The same for all instructions.
For a long instruction, you have to count 2 access to the bus, so mul
by 8 instead of 4. Example : an instruction that would be 6(0,1,1)
would take 6 - (0*2 + 1*2 + 1*2) = 2 internal cycles and 2 + 0*4 +
1*4 + 1*4 = 10 cycles in word access 2 + 0*8 + 1*8 + 1*8 = 18 cycles
in long access
Problem is that prefetch has to be long word sized. Prefetch buffer and
instruction cache are long word sized. CPU logic sends it as long word
fetch which bus sequencer splits to 2 word accesses.
It would make NOP 8 cycles. But because apparently it does not, pipeline
probably can "hide" it. Of course there will be stall if following
instruction is also very fast without other memory accesses or internal
calculations.
Do you see different NOP speeds if you align first NOP to long boundary
and then do some test with NOP at long boundary + 2? (at least 2 NOPs
back to back)
Prefetch sequencing is one very undocumented part. Logic analyzer checks
probably reveals something..
That's the whole job I did for all the 1900+ instructions and
addressing modes in the static table.
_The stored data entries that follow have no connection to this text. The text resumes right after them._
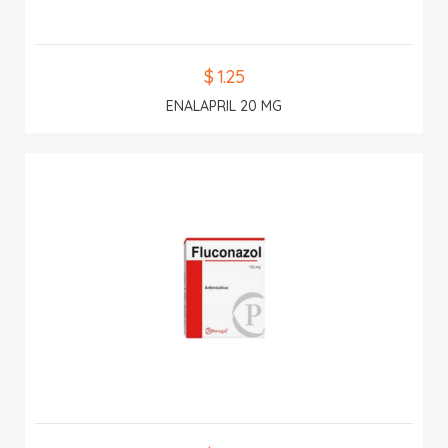
$ 1.25
ENALAPRIL 20 MG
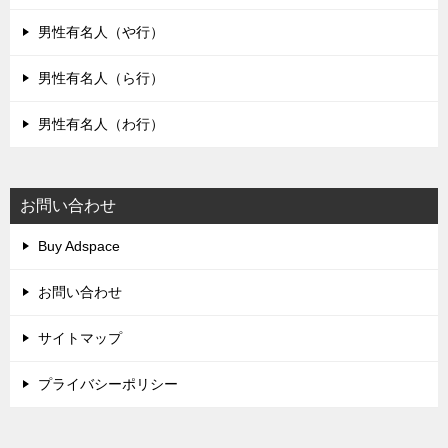
男性有名人（や行）
男性有名人（ら行）
男性有名人（わ行）
お問い合わせ
Buy Adspace
お問い合わせ
サイトマップ
プライバシーポリシー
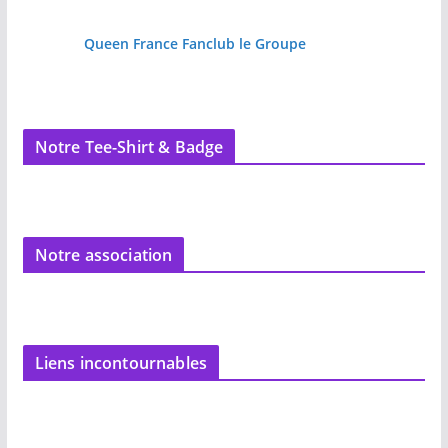
Queen France Fanclub le Groupe
Notre Tee-Shirt & Badge
Notre association
Liens incontournables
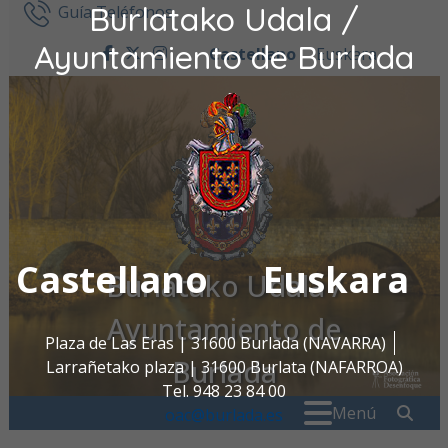
Burlatako Udala /
Ir al contenido
Guía Teléfonos
Ayuntamiento de Burlada
Castellano
Euskara
facebook
twitter
instagram
Castellano
Euskara
Burlatako Udala /
Ayuntamiento de
Plaza de Las Eras | 31600 Burlada (NAVARRA)
Burlada
Larrañetako plaza | 31600 Burlata (NAFARROA)
Tel. 948 23 84 00
Buscar:
" . _
Menú
oac@burlada.es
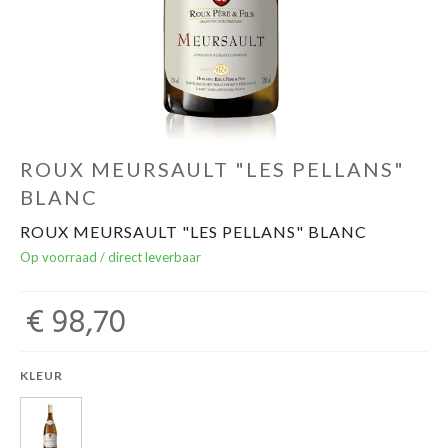
Over ons
Cadeaubon
Inschrijving opendeurdagen
ROUX MEURSAULT "LES PELLANS"
BLANC
Geels Witteke De Maan's Jenever
ROUX MEURSAULT "LES PELLANS" BLANC
Op voorraad / direct leverbaar
€ 98,70
KLEUR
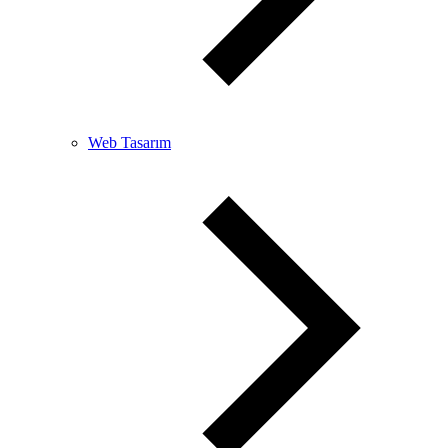
Web Tasarım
I've converted every addressing
mode for all instructions with the Falcon values.
I'll check your table someday, perhaps I find something interesting.
I think the good approach for a generic 68030 emulator should be to
keep the value of the inner cycles of each instruction and each
addressing mode and then compute the final cycles values accordind to
the bus access cycles of the machine.
I don't see how it can work accurately if any memory access length can
be practically "random". This is extremely common in Amiga when
accessing chip ram and some chipset DMA is active at the same time,
practically the last remaining unexpanded A1200 compatibiliy problem.
This is what I tried to do, divide each instruction to its internal
"atomic" operations (calculate ea, operand fetches, instruction itself,
writes and so on). real 68020/030 microcode most likely does the same,
unfortunately it is not documented anywhere.